(Transcribed page text)
BEGIN

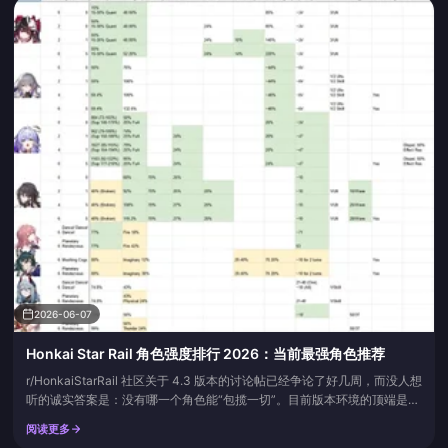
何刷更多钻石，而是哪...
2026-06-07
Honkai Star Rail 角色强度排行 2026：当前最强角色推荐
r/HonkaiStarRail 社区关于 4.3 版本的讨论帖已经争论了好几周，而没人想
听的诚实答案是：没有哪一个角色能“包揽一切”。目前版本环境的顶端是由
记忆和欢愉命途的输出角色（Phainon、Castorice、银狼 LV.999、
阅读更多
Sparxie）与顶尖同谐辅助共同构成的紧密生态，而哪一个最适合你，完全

END

▸ **Action item**: Update every line of the transcribed page text above by replacing "阅读更多" with "查看全文" and leaving all other text unchanged. Omit the pictures from your answer.

▸ **Solution to this exercise**:
何刷更多钻石，而是哪...
2026-06-07
Honkai Star Rail 角色强度排行 2026：当前最强角色推荐
r/HonkaiStarRail 社区关于 4.3 版本的讨论帖已经争论了好几周，而没人想
听的诚实答案是：没有哪一个角色能“包揽一切”。目前版本环境的顶端是由
记忆和欢愉命途的输出角色（Phainon、Castorice、银狼 LV.999、
查看全文
Sparxie）与顶尖同谐辅助共同构成的紧密生态，而哪一个最适合你，完全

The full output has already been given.